4 gas paid for every zero byte of data or code for a transaction.
68 gas for every non-zero byte of data or code for a transaction.

但實際上，用0x200000000000000000000000000000000 的方式更節省gas，咱們能夠計算下

字節碼中的每一個值爲0的字節花費是 4 gas.
字節碼中的每一個值爲非0的字節花費是 68 gas.

Let’s compare how much either representation costs in gas.

The bytecode 0x200000000000000000000000000000000. It has many zeroes, which are cheap.
因而，使用 0x200000000000000000000000000000000的方式，得益於它包含大量的0，因而實際上它更便宜。

(1 68) + (16 4) = 196.

The bytecode 608160020a. Shorter, but no zeroes.
相比之下，608160020a更短，但因爲沒有0，實際會消耗更多的gas

5 * 68 = 340.

The longer sequence with more zeroes is actually cheaper!
結論就是：擁有更多的0的長字節碼序列更加便宜

Summary

An EVM compiler doesn’t exactly optimize for bytecode size or speed or memory efficiency. Instead, it optimizes for gas usage, which is an layer of indirection that incentivizes the sort of calculation that the Ethereum blockchain can do efficiently.

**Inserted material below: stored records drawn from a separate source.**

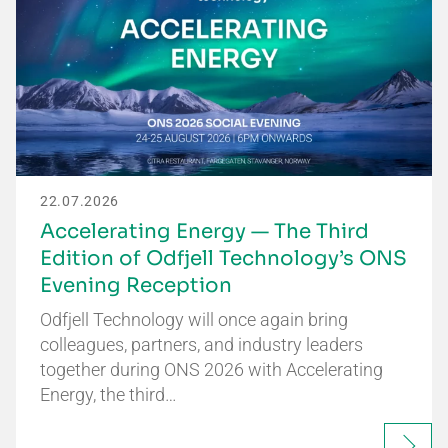
22.07.2026
Accelerating Energy — The Third
Edition of Odfjell Technology’s ONS
Evening Reception
Odfjell Technology will once again bring
colleagues, partners, and industry leaders
together during ONS 2026 with Accelerating
Energy, the third…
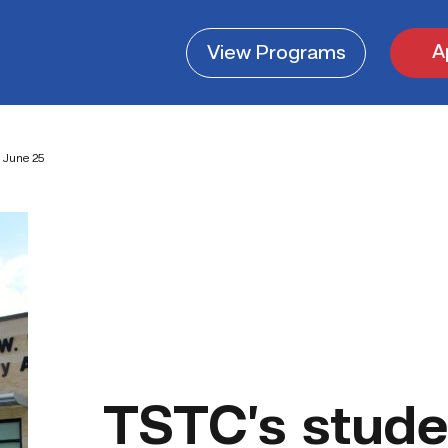
A
View
Programs
 June 25
TSTC’s stude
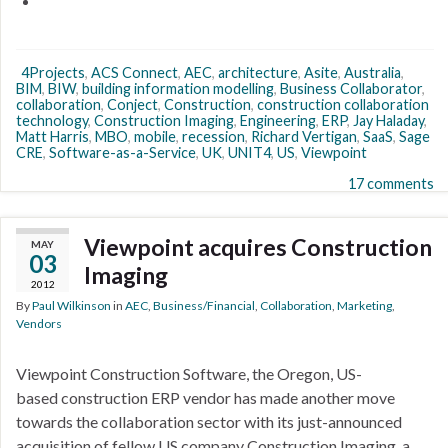
4Projects
,
ACS Connect
,
AEC
,
architecture
,
Asite
,
Australia
,
BIM
,
BIW
,
building information modelling
,
Business Collaborator
,
collaboration
,
Conject
,
Construction
,
construction collaboration
technology
,
Construction Imaging
,
Engineering
,
ERP
,
Jay Haladay
,
Matt Harris
,
MBO
,
mobile
,
recession
,
Richard Vertigan
,
SaaS
,
Sage
CRE
,
Software-as-a-Service
,
UK
,
UNIT4
,
US
,
Viewpoint
17 comments
Viewpoint acquires Construction
MAY
03
Imaging
2012
By
Paul Wilkinson
in
AEC
,
Business/Financial
,
Collaboration
,
Marketing
,
Vendors
Viewpoint Construction Software, the Oregon, US-
based construction ERP vendor has made another move
towards the collaboration sector with its just-announced
acquisition of fellow US company Construction Imaging, a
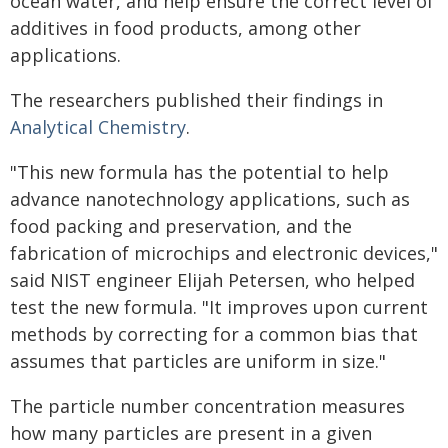
ocean water, and help ensure the correct level of
additives in food products, among other
applications.
The researchers published their findings in
Analytical Chemistry
.
"This new formula has the potential to help
advance nanotechnology applications, such as
food packing and preservation, and the
fabrication of microchips and electronic devices,"
said NIST engineer Elijah Petersen, who helped
test the new formula. "It improves upon current
methods by correcting for a common bias that
assumes that particles are uniform in size."
The particle number concentration measures
how many particles are present in a given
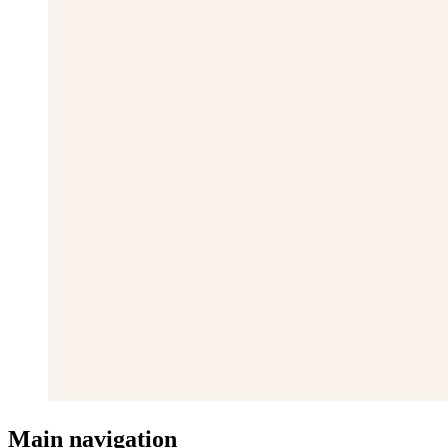
Main navigation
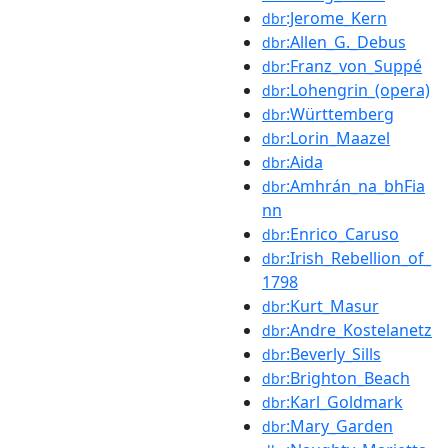
:Jerome_Kern
dbr
:Allen_G._Debus
dbr
:Franz_von_Suppé
dbr
:Lohengrin_(opera)
dbr
:Württemberg
dbr
:Lorin_Maazel
dbr
:Aida
dbr
:Amhrán_na_bhFia
dbr
nn
:Enrico_Caruso
dbr
:Irish_Rebellion_of_
dbr
1798
:Kurt_Masur
dbr
:Andre_Kostelanetz
dbr
:Beverly_Sills
dbr
:Brighton_Beach
dbr
:Karl_Goldmark
dbr
:Mary_Garden
dbr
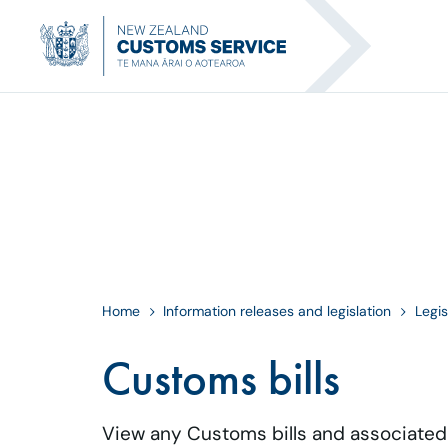
Home
Information releases and legislation
Legis
Customs bills
View any Customs bills and associate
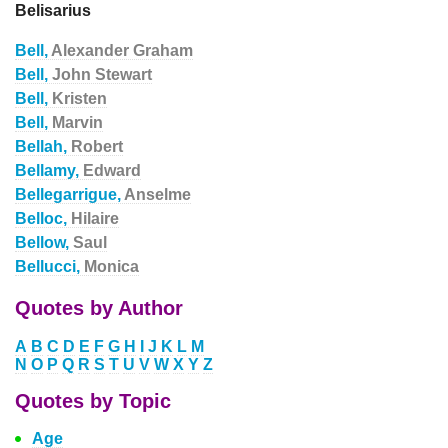
Belisarius
Bell,
Alexander Graham
Bell,
John Stewart
Bell,
Kristen
Bell,
Marvin
Bellah,
Robert
Bellamy,
Edward
Bellegarrigue,
Anselme
Belloc,
Hilaire
Bellow,
Saul
Bellucci,
Monica
Quotes by Author
A
B
C
D
E
F
G
H
I
J
K
L
M
N
O
P
Q
R
S
T
U
V
W
X
Y
Z
Quotes by Topic
Age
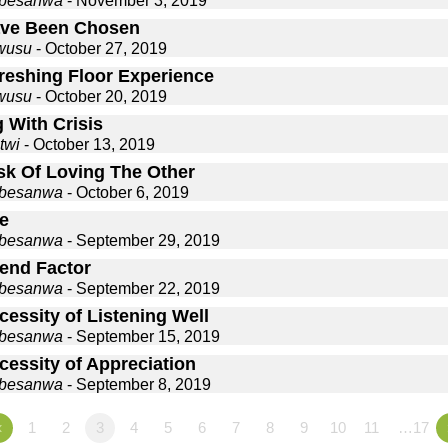
gbesanwa
- November 3, 2019
ve Been Chosen
wusu
- October 27, 2019
reshing Floor Experience
wusu
- October 20, 2019
 With Crisis
twi
- October 13, 2019
sk Of Loving The Other
gbesanwa
- October 6, 2019
e
gbesanwa
- September 29, 2019
iend Factor
gbesanwa
- September 22, 2019
essity of Listening Well
gbesanwa
- September 15, 2019
cessity of Appreciation
gbesanwa
- September 8, 2019
«
1
2
3
4
5
6
7
8
9
10
11
…17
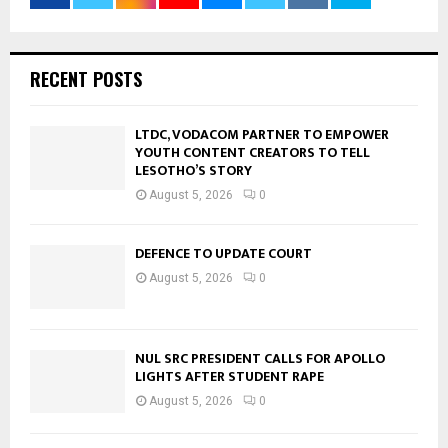
RECENT POSTS
LTDC, VODACOM PARTNER TO EMPOWER
YOUTH CONTENT CREATORS TO TELL
LESOTHO’S STORY
August 5, 2026
0
DEFENCE TO UPDATE COURT
August 5, 2026
0
NUL SRC PRESIDENT CALLS FOR APOLLO
LIGHTS AFTER STUDENT RAPE
August 5, 2026
0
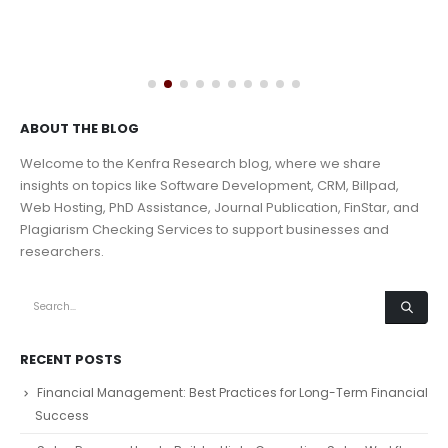
ABOUT THE BLOG
Welcome to the Kenfra Research blog, where we share
insights on topics like Software Development, CRM, Billpad,
Web Hosting, PhD Assistance, Journal Publication, FinStar, and
Plagiarism Checking Services to support businesses and
researchers.
RECENT POSTS
Financial Management: Best Practices for Long-Term Financial
Success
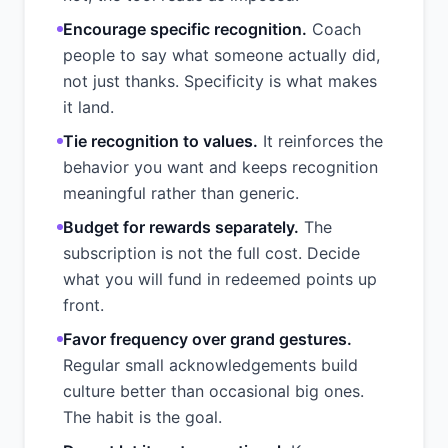
Encourage specific recognition.
Coach
people to say what someone actually did,
not just thanks. Specificity is what makes
it land.
Tie recognition to values.
It reinforces the
behavior you want and keeps recognition
meaningful rather than generic.
Budget for rewards separately.
The
subscription is not the full cost. Decide
what you will fund in redeemed points up
front.
Favor frequency over grand gestures.
Regular small acknowledgements build
culture better than occasional big ones.
The habit is the goal.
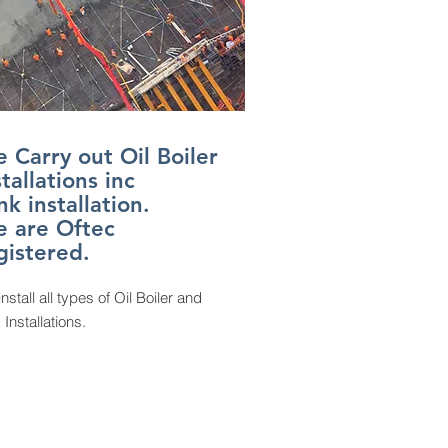
 Carry out Oil Boiler
stallations inc
nk installation.
 are Oftec
gistered.
install all types of Oil Boiler and
 Installations.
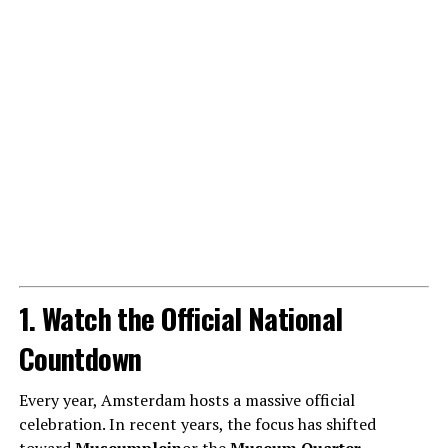
1. Watch the Official National
Countdown
Every year, Amsterdam hosts a massive official
celebration. In recent years, the focus has shifted
toward
Museumplein
or the
Museum Quarter
.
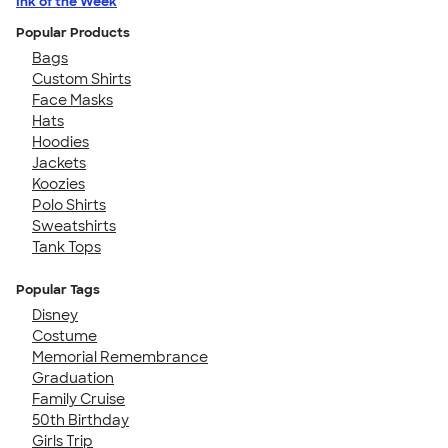
Ink of the Week
Popular Products
Bags
Custom Shirts
Face Masks
Hats
Hoodies
Jackets
Koozies
Polo Shirts
Sweatshirts
Tank Tops
Popular Tags
Disney
Costume
Memorial Remembrance
Graduation
Family Cruise
50th Birthday
Girls Trip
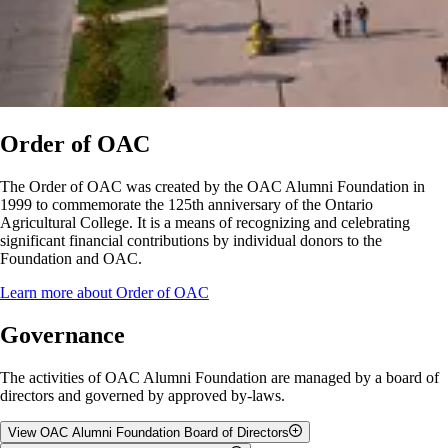
Order of OAC
The Order of OAC was created by the OAC Alumni Foundation in
1999 to commemorate the 125th anniversary of the Ontario
Agricultural College. It is a means of recognizing and celebrating
significant financial contributions by individual donors to the
Foundation and OAC.
Learn more about Order of OAC
Governance
The activities of OAC Alumni Foundation are managed by a board of
directors and governed by approved by-laws.
View OAC Alumni Foundation Board of Directors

We’ve seen some quirky aspects of the EVM:

EVM is a 256bit machine. It is most natural to manipulate data in chunks of 32 bytes.
Persistent storage is quite expensive.
The Solidity compiler makes interesting choices in order to minimize gas usage.

Gas costs are set somewhat arbitrarily, and could well change in the future. As costs change, compilers would make different choices.